Хозяин сделал вид, что не слышит.
– Чай вот добрый, Никитинский. Из города куплен. Пейте, пейте, и сахару не забывайте, – сахар был – вприкуску. Сколы, белые, хрупкие, лежали в сахарнице. Голубая, тонкого фарфора, сахарница меж грубой фаянсовой посуды казалась институткой на трудовой повинности.
– Благодарствуем. Пора нам, – и Василь откланялся. То есть, он не кланялся, просто встал, повел неопределенно рукой – и все.
– Спасибо, – Никифоров поставил недопитое блюдце на стол. Уходить не хотелось, но он здесь – не главный.
– Я не копейки просить зашел, – объяснял Василь, когда они отошли подальше. – Прощупывал. Как он чувствует себя.
– Зачем?
– Убили-то на его земле. Любой бы волновался. А он – спокойствие выпячивает, не причем-де я.
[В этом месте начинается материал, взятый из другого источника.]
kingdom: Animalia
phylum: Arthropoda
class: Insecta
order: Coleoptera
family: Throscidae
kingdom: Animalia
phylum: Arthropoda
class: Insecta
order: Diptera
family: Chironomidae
– Ведь Костюхин на свадьбе был.
– Так-то оно так, а все же… Ничего, пусть знает, что мы не простачки, поволнуется. Чай Никитинский пьет, подумать…
– А богатое у вас село, – переменил тему Никифоров. – Дома какие…
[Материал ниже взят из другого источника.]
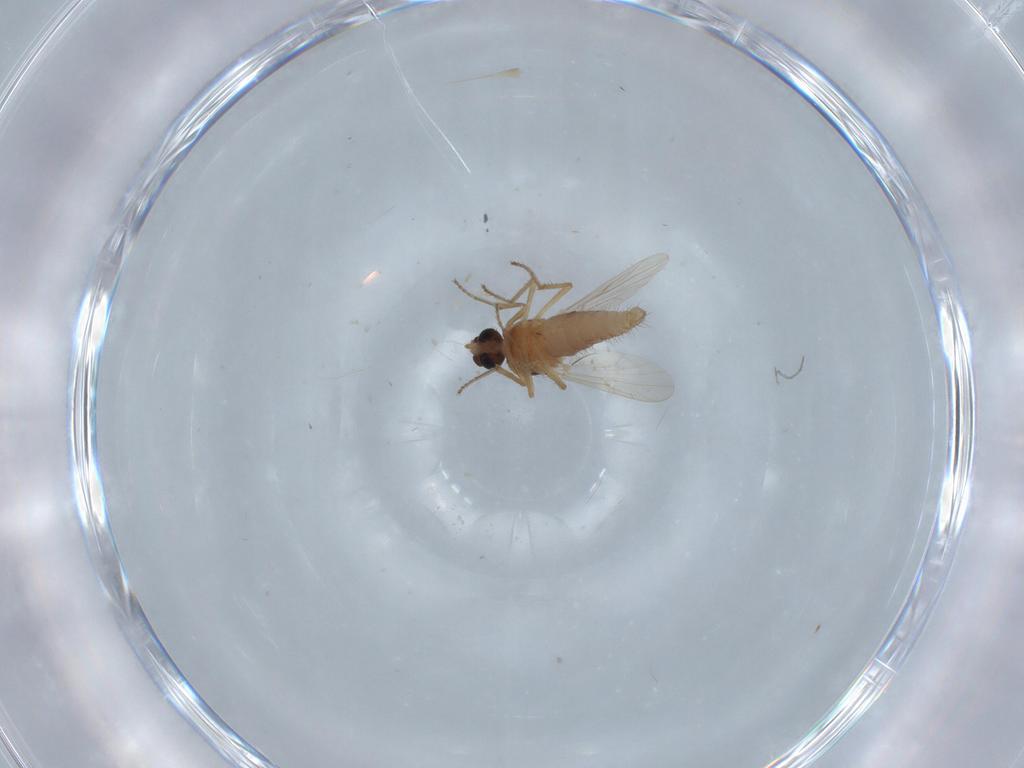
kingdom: Animalia
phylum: Arthropoda
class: Insecta
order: Diptera
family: Ceratopogonidae
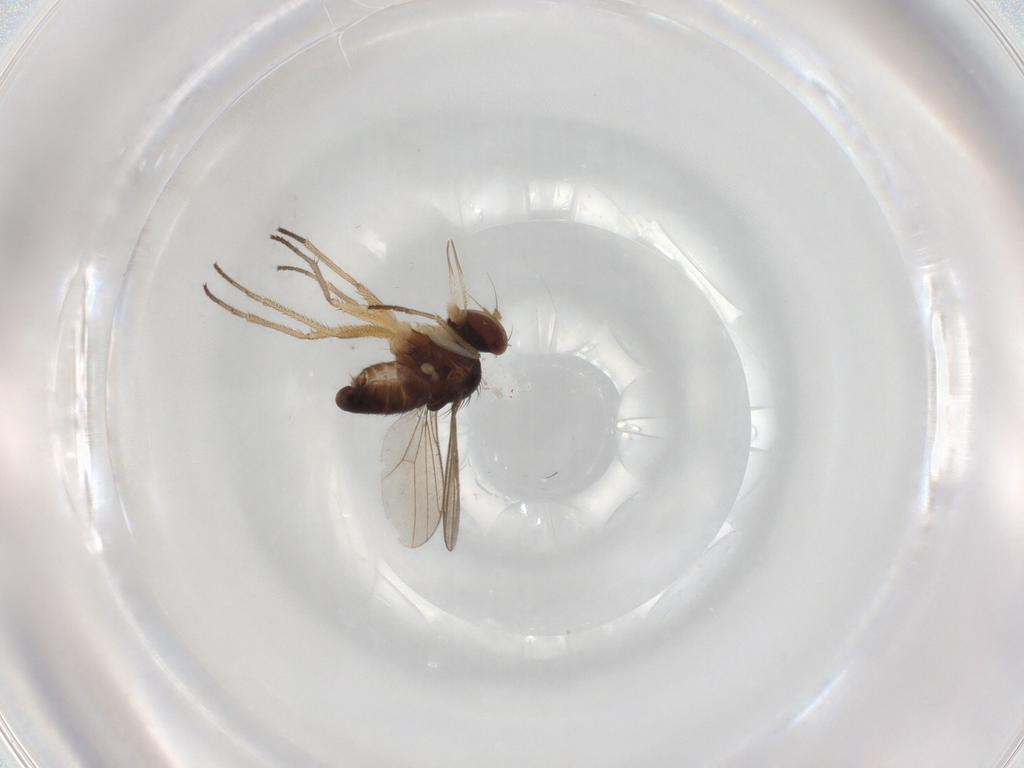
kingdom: Animalia
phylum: Arthropoda
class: Insecta
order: Diptera
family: Dolichopodidae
– Немалые, – охотно согласился Василь. – Что дома, дома – это снаружи. Подвалы под ними – поболее будут.
– Подвалы?
– Конечно. Вино где хранить? От века село виноделием промышляет. Бочки – на заказ, стоведерные встречаются. Думаешь, по земле идешь, а под тобой винища – море разливанное. Правда, ненадежный нынче промысел.
– Отчего же?
– Вино, особенно дорогое, оно для дворцов, а у нас дворцам война. Нэпманов поприжмут, кто ж станет по червонцу за бутылку платить? Рабочему человеку водочка милее, она без обману хлопнешь стопку, и тепло, и весело. Ты как, употребляешь?
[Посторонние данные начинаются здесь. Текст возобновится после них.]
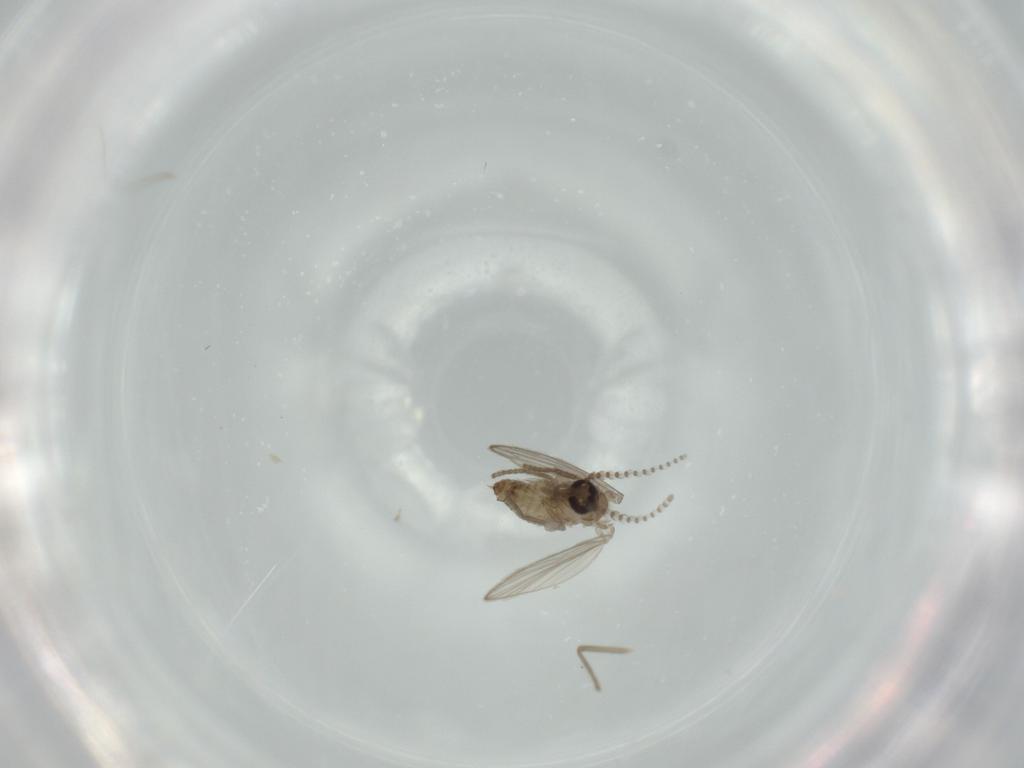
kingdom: Animalia
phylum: Arthropoda
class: Insecta
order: Diptera
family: Chironomidae
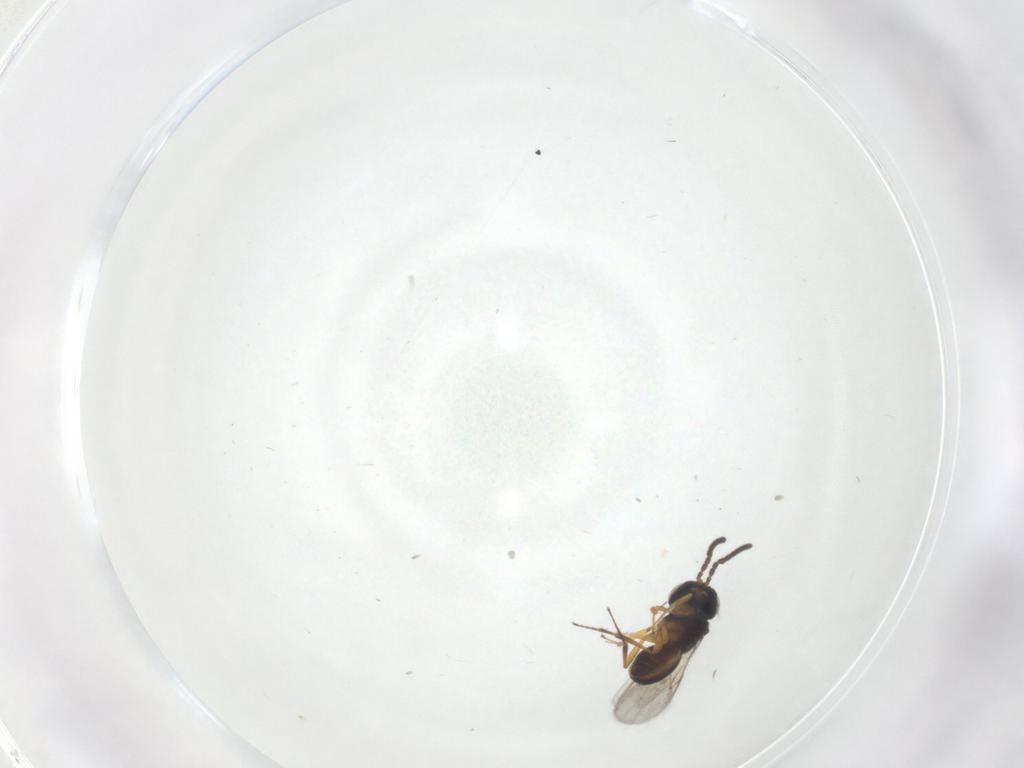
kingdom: Animalia
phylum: Arthropoda
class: Insecta
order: Hymenoptera
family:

– Иногда, – вчерашняя отвальная выглядела сейчас иначе, но повторять все еще не хотелось.
– Отец твой меру знал. А вот здесь товарищ Купа живет. И я с ним, по-родственному.
Дом был не менее других, но – несвежий, неряшливый, дом – на время. Дырявая плетеная корзина, валявшаяся на земле, вольный бурьян у загороди, беспрестанно трепыхавшиеся на веревке тряпки, повешенные, верно, для просушки и забытые до нужды в них.
Василь приоткрыл калитку, скрипнувшую на сухих петлях.
– Тебя не зову. Товарищу Купе, сам понимаешь, не до гостей.
– Понимаю, понимаю, – забормотал Никифоров.
– Теперь, ежели что, знаешь, где меня найти. Погуляй, а мне пора.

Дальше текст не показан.